Crow Canyon Mourns Passing of Board of Trustees Vice-Chair David Fraley

Fraley Joomla

David Fraley was a trained archaeologist, successful businessman, and a well-respected member of the Cortez, Colorado, community.

But for Crow Canyon Archaeological Center, David Fraley was, above all else, our friend.

Fraley died unexpectedly on August 31 at the age of 63. At the time of his death, Fraley was vice chairman of the Center’s Board of Trustees, and was set to become Board chair in October.

Fraley joined the Crow Canyon Archaeological Center Board of Trustees in 2011, yet had a much longer history of interaction and friendships at Crow Canyon. He shared a passion and expertise for archaeology and the diverse multicultural history of the west with his Crow Canyon colleagues, having earned a bachelor's degree in anthropology from CU-Boulder and worked as an archaeologist with the U.S. Bureau of Land Management in Montana, from 1979 to 1987.

He also worked at Mesa Verde National Park as an interpreter in 1975, 1976 and 1978.

“I have always been interested in archaeology,” said Fraley when he joined the Board of Trustees in 2011. “Crow Canyon has not only done a great job of performing archaeology, but it also makes its work relevant to our community and the modern world through its educational programs. And Crow Canyon is an important institution for the maintenance of economic diversity in Cortez and the county. I hope as a local person, I can help the board and staff continue to make this all happen.”

“David started visiting Crow Canyon’s excavations long before he joined the Board, and it was his interest in our mission that led him to eventually join the Board,” says Mark Varien, Ph.D., executive vice president of the Research Institute at Crow Canyon. “David was generous by nature and we were lucky that service to his community included Crow Canyon."

“David was straightforward and respectful in his dealings with everyone. He was extremely well-read. He had common sense, but was also highly intellectual and that allowed him to understand and appreciate the complexities of the world,” says Varien. “David not only loved the human past, he believed understanding the past was critical for creating a better future for humanity.”

Varien says that Fraley’s experience as both a professional archaeologist who had worked for the BLM as well as his understanding of the energy industry and how this relates to the management of public lands made him uniquely qualified to help support Crow Canyon’s mission.

“David's keen intellect, his passion and support for Crow Canyon’s mission, his skills as a successful businessman, and his ability to interact with everyone from all walks of life were invaluable assets to Crow Canyon,” says Varien.

Current Crow Canyon Board of Trustees chair Bruce Milne remembers Fraley as someone who never shied away from hard work.

"Dave was a true selfless servant willing to roll up his sleeves and do whatever needed to be done. He understood the importance of the work and our fiduciary responsibilities as trustees, and he worked tirelessly to make sure we were doing everything possible to support our staff,” says Milne. “He always approached every opportunity from the perspective of how we can help provide our staff with the resources they needed to get the job done.”
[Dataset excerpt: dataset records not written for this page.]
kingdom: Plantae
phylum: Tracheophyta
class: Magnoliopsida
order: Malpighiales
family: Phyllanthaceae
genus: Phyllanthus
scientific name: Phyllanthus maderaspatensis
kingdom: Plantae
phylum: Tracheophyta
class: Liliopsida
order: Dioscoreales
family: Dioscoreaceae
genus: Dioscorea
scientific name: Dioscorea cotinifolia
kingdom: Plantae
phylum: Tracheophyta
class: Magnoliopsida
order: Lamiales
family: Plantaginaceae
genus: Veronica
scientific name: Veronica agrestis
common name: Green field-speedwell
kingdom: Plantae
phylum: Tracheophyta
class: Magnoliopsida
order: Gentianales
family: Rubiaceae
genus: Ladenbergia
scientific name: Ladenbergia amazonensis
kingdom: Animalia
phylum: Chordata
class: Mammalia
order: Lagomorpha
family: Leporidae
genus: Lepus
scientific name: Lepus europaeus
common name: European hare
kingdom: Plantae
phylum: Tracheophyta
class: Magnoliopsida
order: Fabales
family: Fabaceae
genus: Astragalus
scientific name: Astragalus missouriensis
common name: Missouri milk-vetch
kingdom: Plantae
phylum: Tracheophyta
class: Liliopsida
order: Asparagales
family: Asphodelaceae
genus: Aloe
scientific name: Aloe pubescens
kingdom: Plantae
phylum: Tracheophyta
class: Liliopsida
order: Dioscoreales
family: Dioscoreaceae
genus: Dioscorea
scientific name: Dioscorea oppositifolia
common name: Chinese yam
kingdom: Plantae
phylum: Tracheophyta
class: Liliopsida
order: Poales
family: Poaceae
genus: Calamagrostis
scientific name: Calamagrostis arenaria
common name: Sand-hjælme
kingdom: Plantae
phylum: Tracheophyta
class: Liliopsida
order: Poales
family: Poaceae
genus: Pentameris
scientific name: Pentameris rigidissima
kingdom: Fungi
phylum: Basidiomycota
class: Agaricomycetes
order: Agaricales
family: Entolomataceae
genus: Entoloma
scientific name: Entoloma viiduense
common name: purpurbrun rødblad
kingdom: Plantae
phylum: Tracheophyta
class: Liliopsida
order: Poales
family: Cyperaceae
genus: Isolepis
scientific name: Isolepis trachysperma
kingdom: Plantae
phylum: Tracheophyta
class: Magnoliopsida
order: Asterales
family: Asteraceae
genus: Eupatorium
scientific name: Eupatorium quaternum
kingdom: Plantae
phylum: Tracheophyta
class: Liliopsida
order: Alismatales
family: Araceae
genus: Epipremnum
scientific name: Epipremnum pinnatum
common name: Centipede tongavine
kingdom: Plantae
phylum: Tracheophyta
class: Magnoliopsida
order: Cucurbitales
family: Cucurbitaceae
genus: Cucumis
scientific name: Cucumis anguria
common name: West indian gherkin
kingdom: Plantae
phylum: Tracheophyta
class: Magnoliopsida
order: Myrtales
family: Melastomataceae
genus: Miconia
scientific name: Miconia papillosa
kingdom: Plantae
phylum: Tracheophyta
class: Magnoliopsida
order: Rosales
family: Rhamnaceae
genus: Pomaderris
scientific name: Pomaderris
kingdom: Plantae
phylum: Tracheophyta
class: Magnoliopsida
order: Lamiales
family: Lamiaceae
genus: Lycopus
“He was one of those people who inspired me to want to be at my best in performing my duties. It was a real honor to know him and serve alongside him. His presence will be missed but I know his spirit will live on at Crow Canyon and will be felt by all those who have had the privilege to know him and work with him,” says Milne.

Fellow Crow Canyon Trustee and Washington State University Professor Emeritus of Archaeology Bill Lipe echoes the sentiment of others at the center.

“David was deeply respected for his ongoing work as a board member and for his commitment to the organization’s mission and to ensuring the welfare of its employees,” says Lipe. “As a board member, he relied on his experience in archaeology and in business, as well as his innate common sense, to help guide Crow Canyon's growth and success. We had looked forward to his quiet but effective application of these qualities as the board chairman.”

Crow Canyon president and CEO Liz Perry, Ph.D., says that Fraley was deeply admired and respected by her and all of Crow Canyon’s employees.

"David was a true friend and professional partner,” says Perry. “He and I have been working together very closely since I was selected as Crow Canyon’s new president nearly a year ago. His enthusiasm and ideas for the future of our organization were contagious – he made us feel hopeful and proud to have him as our leader on the board of trustees.”

Perry says that Fraley was a strong advocate for Crow Canyon to focus on building solid relationships among Native American partners and within the Cortez community.

“David strongly believed in Crow Canyon’s motto that ‘everybody's history matters’ and encouraged us not to be afraid to stretch our minds beyond the familiar. He believed there was value in many ways of being. David's history—the many stories that make up his life and touched ours—matters to us. His guidance will continue to make us stronger, as individuals and as an organization with a mission to fulfill in the world,” says Perry.